（ρ/θ）参数化中定义的两条直线的交点 [英] Intersection of two lines defined in (rho/theta ) parameterization

问题描述

创建了用于检测图像中线条的Hough变换的c ++实现。发现的线条用维基百科上描述的rho，theta来表示：

$ b

参数r表示线条与原点之间的距离，而θ是从原点到这个最近点的矢量的角度

如何找到x，y中的交点用r，θ来描述两行的空间？

这里是我目前用于转换进出hough空间的函数：

  //得到'r'（与极点相交的一条线（角，0,0，距离中心的距离）的一条线的长度） （（（float）x）* cosf（theta））给定点和角度（以弧度表示）
内联浮点point2Hough（int x，int y，float theta）{
 return +（（浮点）Y）* SINF（THETA））; 
} 
 
 //在角度theta上得到点y的距离与r的相交点x的距离？糟糕的解释！ > _< 
 inline float hough2Point（int x，int r，float theta）{
 float y; 
 if（theta！
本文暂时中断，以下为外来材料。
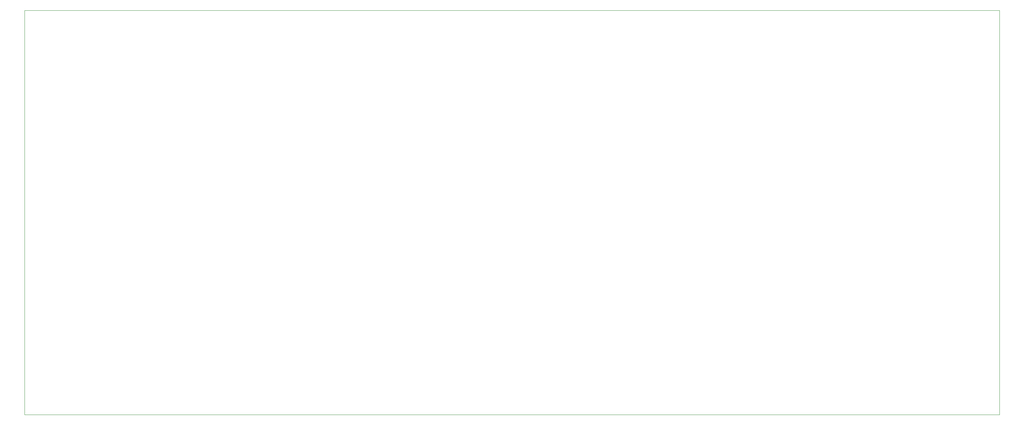
<source format=gbr>
%TF.GenerationSoftware,KiCad,Pcbnew,5.1.6-c6e7f7d~87~ubuntu16.04.1*%
%TF.CreationDate,2021-01-23T13:17:05-05:00*%
%TF.ProjectId,video,76696465-6f2e-46b6-9963-61645f706362,rev?*%
%TF.SameCoordinates,Original*%
%TF.FileFunction,Profile,NP*%
%FSLAX46Y46*%
G04 Gerber Fmt 4.6, Leading zero omitted, Abs format (unit mm)*
G04 Created by KiCad (PCBNEW 5.1.6-c6e7f7d~87~ubuntu16.04.1) date 2021-01-23 13:17:05*
%MOMM*%
%LPD*%
G01*
G04 APERTURE LIST*
%TA.AperFunction,Profile*%
%ADD10C,0.100000*%
%TD*%
G04 APERTURE END LIST*
D10*
X238760000Y0D02*
X238760000Y-99060000D01*
X0Y0D02*
X238760000Y0D01*
X0Y-99060000D02*
X0Y0D01*
X238760000Y-99060000D02*
X0Y-99060000D01*
M02*

</source>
= 0）{
 y =（ -  cosf（theta）/ sinf（theta））* x +（（float）r / sinf（theta））; 
} else {
 y =（float）r; // w the theta may == 0 ?! 
} 
 return（y）; 
} 
  

如果这是明显的事情，请提前抱歉..

解决方案

查看维基百科页面<我看到对应于给定的给定的r，θ对的直线的方程为：bb
$ b

 r = xcosθ+ ysinθ pre> 
 
 
因此，如果我理解，给定两对r1，θ1和r2，θ2，找出交点，则必须求解未知数x，y，以下线性2x2系统：
 
 
 x cosθ1+ y sinθ1= r1 
x cosθ2+ y sinθ2= r2 
 
即AX = b，其中 
 
 
 A = [cosθ1sinθ1] b = | r1 | X = | x | 
 [cosθ2sinθ2] | r2 | | Y | 
 
 
Have created a c++ implementation of the Hough transform for detecting lines in images. Found lines are represented using rho, theta, as described on wikipedia:

  
"The parameter r represents the distance between the line and the origin, while θ is the angle of the vector from the origin to this closest point "
How can i find the intersection point in x, y space for two lines described using r, θ?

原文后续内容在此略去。